Lexi was over last night after I got off work.  We were gonna watch the Saw movies, cuz she’s never seen them, but we ended up talking/watching videos of my Halloween/birthday parties.  (I had to show her that one where Shannon gave me the pillow sized gift that turned out to be a gift certificate.  Not to mention the Halloween party where Mike and I sang Phantom.)  Anyway, we watched those, and I realized . . . not even a twinge.  When Mike was on the screen, doing his evil laugh, or his ‘last triumph over the card,’ or even singing Phantom with me, I felt . . . nothing.  It was as if the tape I was watching wasn’t of my life.  It was as if I was watching an old familiar movie, but didn’t personally know anyone on the screen.

And that saddens me because it truly means I’ve lost Mike to life.  Heck, I had to go to Staples to pick up some Sharpie pens a bit ago, and don’t you know, Mike was at the register next to the one I went to.  I didn’t feel a thing.  Sure, I recognized him, but other than that, he could have just been any other stranger on the street.

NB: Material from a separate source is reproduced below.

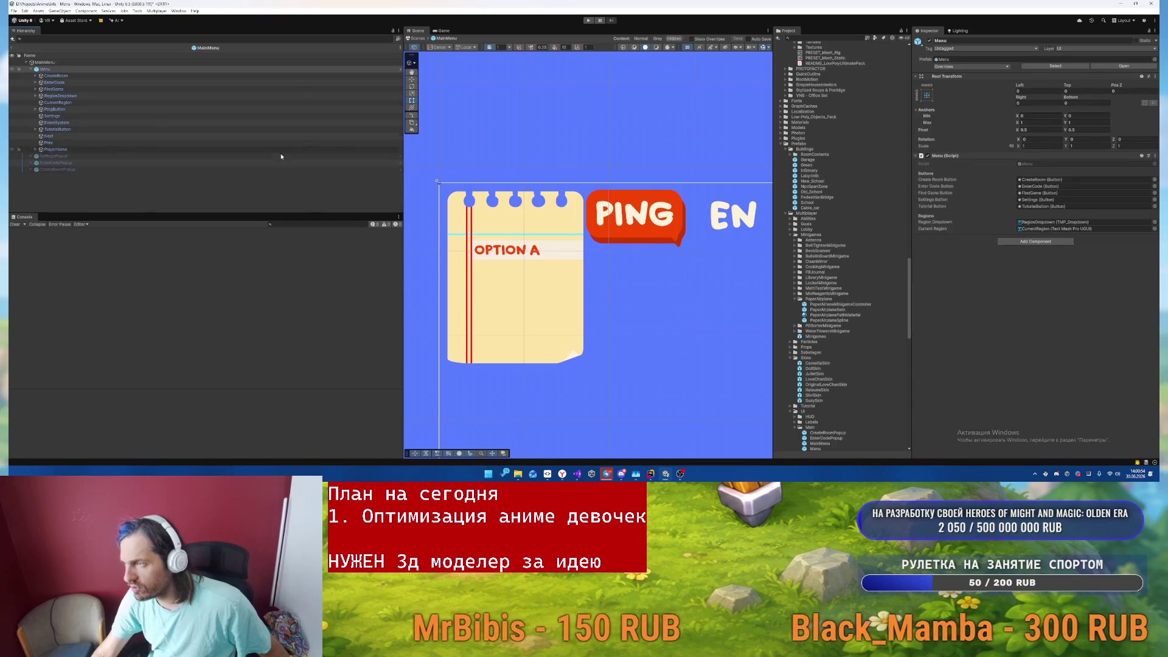
# - Review the Menu prefab's Overrides and open the prefab for editing
pyautogui.click(530, 252)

Yet I remember, back when I was best friends with him, or at the start of us being together, when he came into a room . . . I knew.  The room felt different when he’d entered it.  I don’t know why, but there was a definite difference for me.  Now, that’s not there.

I’ve said for a long time that losing someone to life hurts more tha  losing them to death.  I hold to that.  I lost Mike to life.  We could be right next to one another and it just doesn’t matter.  Neither of us affects the other anymore.  We don’t feel each other in a room, or intuitively feel what the other is experiencing.

And it makes me sad to know that this is the truth . . .

Log in to write a note

you definatly need a hug. /hug Chris

The good news is, the sadness goes away in a not-too-long amount of time 🙂 Remember: the opposite of love is not hate. It’s indifference. You’ve let him go. You’re free.